-- EXERCISE OBJECTIVE --
Tally up the lines in the material where the word "WIDTH" appears, then give the total and nothing else.

-- MATERIAL FOR THIS EXERCISE --
==========
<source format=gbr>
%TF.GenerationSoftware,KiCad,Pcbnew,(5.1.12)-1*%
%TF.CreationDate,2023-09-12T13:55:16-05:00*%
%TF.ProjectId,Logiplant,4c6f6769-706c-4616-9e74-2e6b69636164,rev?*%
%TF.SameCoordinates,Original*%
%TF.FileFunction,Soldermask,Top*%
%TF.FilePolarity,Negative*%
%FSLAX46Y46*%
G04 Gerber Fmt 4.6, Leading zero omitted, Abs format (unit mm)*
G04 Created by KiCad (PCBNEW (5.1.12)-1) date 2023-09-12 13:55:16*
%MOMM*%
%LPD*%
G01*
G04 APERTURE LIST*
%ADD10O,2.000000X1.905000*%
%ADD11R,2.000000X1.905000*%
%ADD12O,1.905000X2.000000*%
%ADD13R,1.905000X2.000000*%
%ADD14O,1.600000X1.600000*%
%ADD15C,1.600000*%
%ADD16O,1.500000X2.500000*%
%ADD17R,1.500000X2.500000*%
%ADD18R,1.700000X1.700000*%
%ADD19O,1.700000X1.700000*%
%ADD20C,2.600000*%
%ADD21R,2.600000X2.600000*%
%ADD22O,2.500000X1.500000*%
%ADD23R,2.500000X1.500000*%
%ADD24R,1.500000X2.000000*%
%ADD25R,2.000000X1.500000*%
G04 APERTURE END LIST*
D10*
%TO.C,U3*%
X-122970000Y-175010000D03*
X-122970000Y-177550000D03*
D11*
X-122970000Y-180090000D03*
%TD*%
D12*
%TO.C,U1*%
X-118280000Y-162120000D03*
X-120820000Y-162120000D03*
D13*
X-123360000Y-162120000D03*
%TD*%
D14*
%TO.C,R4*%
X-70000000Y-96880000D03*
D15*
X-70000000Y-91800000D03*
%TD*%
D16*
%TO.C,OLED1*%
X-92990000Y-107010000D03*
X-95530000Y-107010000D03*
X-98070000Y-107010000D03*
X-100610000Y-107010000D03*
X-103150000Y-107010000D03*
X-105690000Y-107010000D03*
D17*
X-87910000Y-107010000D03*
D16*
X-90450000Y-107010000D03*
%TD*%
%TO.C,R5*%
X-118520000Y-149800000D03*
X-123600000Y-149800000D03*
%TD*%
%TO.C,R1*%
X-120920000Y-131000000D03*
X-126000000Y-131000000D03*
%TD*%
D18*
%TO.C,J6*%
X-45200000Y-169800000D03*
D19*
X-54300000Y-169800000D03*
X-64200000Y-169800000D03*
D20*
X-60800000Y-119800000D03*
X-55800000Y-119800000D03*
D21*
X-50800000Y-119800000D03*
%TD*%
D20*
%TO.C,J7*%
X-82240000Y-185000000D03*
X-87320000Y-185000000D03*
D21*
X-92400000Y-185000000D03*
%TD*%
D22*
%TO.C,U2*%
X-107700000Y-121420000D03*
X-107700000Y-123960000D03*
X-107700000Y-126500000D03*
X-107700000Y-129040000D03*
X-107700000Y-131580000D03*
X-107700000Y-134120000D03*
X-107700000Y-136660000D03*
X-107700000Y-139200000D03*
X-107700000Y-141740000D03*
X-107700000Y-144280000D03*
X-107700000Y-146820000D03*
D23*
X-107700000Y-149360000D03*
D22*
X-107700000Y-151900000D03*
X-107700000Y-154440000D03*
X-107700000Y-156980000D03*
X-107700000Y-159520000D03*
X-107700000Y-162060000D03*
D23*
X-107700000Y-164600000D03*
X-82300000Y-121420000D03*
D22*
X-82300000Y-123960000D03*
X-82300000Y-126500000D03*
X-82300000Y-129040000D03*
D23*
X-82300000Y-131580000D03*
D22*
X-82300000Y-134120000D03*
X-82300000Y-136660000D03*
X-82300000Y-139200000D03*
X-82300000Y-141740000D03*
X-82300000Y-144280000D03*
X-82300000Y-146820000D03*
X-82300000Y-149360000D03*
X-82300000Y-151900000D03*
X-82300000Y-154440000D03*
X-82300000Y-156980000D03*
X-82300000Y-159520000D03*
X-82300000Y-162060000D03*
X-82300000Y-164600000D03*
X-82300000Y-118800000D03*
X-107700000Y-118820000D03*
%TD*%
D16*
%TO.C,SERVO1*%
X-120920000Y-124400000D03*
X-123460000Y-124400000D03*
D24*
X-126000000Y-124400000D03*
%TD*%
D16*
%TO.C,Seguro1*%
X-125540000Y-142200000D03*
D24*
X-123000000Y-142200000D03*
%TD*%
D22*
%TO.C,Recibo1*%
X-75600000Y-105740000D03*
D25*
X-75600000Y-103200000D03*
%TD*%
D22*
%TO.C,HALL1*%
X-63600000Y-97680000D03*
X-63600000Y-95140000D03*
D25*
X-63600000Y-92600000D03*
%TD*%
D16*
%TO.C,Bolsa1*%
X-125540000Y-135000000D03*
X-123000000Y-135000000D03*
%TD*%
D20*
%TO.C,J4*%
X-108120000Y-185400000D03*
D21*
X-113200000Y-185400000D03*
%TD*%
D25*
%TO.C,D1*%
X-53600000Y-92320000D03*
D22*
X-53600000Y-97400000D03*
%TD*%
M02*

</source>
==========
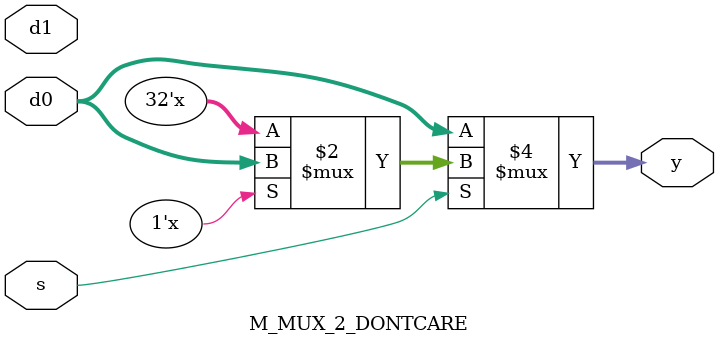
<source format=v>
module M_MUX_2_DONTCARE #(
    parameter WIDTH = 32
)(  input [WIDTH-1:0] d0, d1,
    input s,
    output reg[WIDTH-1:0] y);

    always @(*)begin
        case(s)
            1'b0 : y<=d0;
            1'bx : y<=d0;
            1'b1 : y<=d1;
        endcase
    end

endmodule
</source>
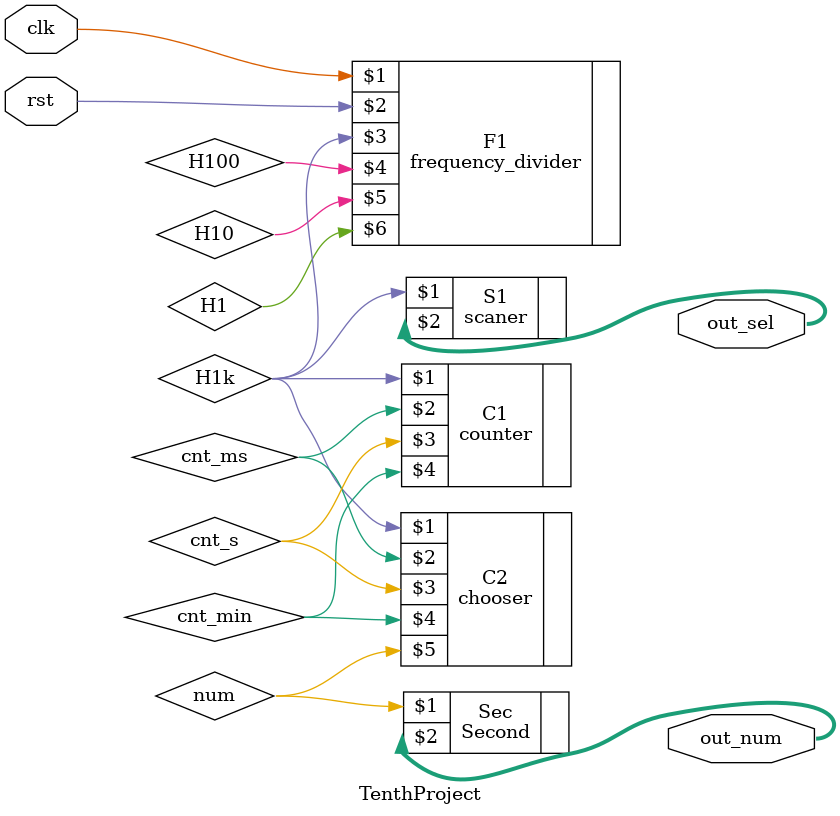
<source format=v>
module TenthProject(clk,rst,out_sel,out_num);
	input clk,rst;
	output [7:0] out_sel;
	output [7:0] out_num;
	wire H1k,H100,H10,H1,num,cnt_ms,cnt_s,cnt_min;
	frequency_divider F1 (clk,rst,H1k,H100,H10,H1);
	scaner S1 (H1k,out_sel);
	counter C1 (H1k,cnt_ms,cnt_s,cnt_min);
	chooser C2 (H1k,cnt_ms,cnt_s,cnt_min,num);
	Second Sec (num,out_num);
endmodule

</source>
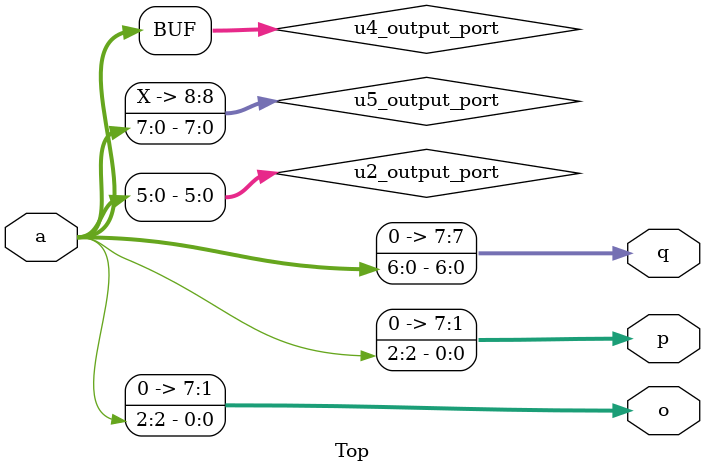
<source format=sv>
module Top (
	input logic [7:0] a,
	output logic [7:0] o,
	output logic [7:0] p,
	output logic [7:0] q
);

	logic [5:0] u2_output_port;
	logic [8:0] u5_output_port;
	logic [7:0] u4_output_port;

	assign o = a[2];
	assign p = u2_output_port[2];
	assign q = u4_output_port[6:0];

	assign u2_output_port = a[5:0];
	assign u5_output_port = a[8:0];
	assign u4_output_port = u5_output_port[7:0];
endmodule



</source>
==========
-- RESULT OF THIS TASK --
3